§ **What this task involves**
Each line in the records below, from the one that contains "foydalanish" to the one that contains "zunehmend hinterfragt: Regierung", should be reproduced exactly, the first and last included.

•••••

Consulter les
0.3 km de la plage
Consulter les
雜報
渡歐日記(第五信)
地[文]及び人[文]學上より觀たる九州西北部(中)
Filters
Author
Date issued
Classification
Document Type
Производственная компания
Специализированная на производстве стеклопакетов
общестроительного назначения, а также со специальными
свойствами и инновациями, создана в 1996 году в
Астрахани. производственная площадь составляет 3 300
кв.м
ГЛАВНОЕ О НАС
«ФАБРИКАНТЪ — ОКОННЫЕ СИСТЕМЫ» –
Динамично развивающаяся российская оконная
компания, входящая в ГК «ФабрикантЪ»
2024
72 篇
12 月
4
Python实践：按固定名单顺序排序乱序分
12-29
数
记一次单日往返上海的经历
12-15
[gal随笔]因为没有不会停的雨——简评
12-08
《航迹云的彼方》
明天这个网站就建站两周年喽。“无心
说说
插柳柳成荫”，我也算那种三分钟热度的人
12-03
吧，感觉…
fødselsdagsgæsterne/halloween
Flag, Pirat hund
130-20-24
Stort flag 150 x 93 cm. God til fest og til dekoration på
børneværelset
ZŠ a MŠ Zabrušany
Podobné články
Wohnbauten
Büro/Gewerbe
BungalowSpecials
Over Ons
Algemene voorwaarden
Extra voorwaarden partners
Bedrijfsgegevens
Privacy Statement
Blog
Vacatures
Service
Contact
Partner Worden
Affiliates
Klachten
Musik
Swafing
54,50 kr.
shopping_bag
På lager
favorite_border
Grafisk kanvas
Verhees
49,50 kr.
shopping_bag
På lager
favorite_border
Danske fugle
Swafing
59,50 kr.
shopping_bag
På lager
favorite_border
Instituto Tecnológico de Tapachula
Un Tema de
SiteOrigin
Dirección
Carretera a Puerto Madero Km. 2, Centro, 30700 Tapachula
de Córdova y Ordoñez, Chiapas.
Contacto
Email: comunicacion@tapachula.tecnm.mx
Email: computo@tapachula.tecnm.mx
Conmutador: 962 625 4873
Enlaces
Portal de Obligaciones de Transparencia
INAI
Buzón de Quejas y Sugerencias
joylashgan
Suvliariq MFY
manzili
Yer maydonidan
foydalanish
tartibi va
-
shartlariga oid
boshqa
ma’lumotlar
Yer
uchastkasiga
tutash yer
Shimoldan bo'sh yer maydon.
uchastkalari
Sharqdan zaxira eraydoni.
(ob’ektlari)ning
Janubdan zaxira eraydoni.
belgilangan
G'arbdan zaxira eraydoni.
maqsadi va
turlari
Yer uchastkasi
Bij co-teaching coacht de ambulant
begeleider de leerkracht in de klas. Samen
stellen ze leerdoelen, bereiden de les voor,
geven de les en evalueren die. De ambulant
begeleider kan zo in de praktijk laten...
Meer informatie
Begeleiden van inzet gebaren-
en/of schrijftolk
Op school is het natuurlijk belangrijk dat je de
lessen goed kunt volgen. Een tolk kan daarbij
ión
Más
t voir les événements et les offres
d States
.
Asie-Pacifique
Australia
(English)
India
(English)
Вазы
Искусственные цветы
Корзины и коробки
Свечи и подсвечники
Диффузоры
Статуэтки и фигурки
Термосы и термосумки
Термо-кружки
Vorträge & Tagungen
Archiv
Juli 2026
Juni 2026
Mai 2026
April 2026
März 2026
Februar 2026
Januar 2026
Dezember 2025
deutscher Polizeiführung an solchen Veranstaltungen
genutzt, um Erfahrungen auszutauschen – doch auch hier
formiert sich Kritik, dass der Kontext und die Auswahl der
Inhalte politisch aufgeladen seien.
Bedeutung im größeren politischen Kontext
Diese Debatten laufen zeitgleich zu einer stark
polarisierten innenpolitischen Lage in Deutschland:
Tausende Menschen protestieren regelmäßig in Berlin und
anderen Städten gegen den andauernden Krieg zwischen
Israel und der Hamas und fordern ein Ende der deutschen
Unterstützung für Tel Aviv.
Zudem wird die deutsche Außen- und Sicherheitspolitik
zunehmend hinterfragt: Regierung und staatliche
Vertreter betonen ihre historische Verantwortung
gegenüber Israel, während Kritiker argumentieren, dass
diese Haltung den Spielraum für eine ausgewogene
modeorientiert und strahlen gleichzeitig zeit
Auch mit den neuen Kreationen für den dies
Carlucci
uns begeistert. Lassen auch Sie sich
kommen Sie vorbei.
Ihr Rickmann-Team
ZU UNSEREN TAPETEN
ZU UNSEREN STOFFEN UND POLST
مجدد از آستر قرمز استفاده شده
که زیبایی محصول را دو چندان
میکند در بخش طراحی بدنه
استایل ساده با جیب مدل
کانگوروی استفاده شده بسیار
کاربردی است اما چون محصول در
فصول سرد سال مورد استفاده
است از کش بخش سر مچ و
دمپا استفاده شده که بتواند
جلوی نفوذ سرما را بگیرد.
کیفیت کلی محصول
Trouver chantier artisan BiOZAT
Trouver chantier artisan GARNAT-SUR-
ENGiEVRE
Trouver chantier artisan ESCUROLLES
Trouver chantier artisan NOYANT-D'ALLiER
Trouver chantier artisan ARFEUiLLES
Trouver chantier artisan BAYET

•••••

§ **Written solution**
foydalanish
tartibi va
-
shartlariga oid
boshqa
ma’lumotlar
Yer
uchastkasiga
tutash yer
Shimoldan bo'sh yer maydon.
uchastkalari
Sharqdan zaxira eraydoni.
(ob’ektlari)ning
Janubdan zaxira eraydoni.
belgilangan
G'arbdan zaxira eraydoni.
maqsadi va
turlari
Yer uchastkasi
Bij co-teaching coacht de ambulant
begeleider de leerkracht in de klas. Samen
stellen ze leerdoelen, bereiden de les voor,
geven de les en evalueren die. De ambulant
begeleider kan zo in de praktijk laten...
Meer informatie
Begeleiden van inzet gebaren-
en/of schrijftolk
Op school is het natuurlijk belangrijk dat je de
lessen goed kunt volgen. Een tolk kan daarbij
ión
Más
t voir les événements et les offres
d States
.
Asie-Pacifique
Australia
(English)
India
(English)
Вазы
Искусственные цветы
Корзины и коробки
Свечи и подсвечники
Диффузоры
Статуэтки и фигурки
Термосы и термосумки
Термо-кружки
Vorträge & Tagungen
Archiv
Juli 2026
Juni 2026
Mai 2026
April 2026
März 2026
Februar 2026
Januar 2026
Dezember 2025
deutscher Polizeiführung an solchen Veranstaltungen
genutzt, um Erfahrungen auszutauschen – doch auch hier
formiert sich Kritik, dass der Kontext und die Auswahl der
Inhalte politisch aufgeladen seien.
Bedeutung im größeren politischen Kontext
Diese Debatten laufen zeitgleich zu einer stark
polarisierten innenpolitischen Lage in Deutschland:
Tausende Menschen protestieren regelmäßig in Berlin und
anderen Städten gegen den andauernden Krieg zwischen
Israel und der Hamas und fordern ein Ende der deutschen
Unterstützung für Tel Aviv.
Zudem wird die deutsche Außen- und Sicherheitspolitik
zunehmend hinterfragt: Regierung und staatliche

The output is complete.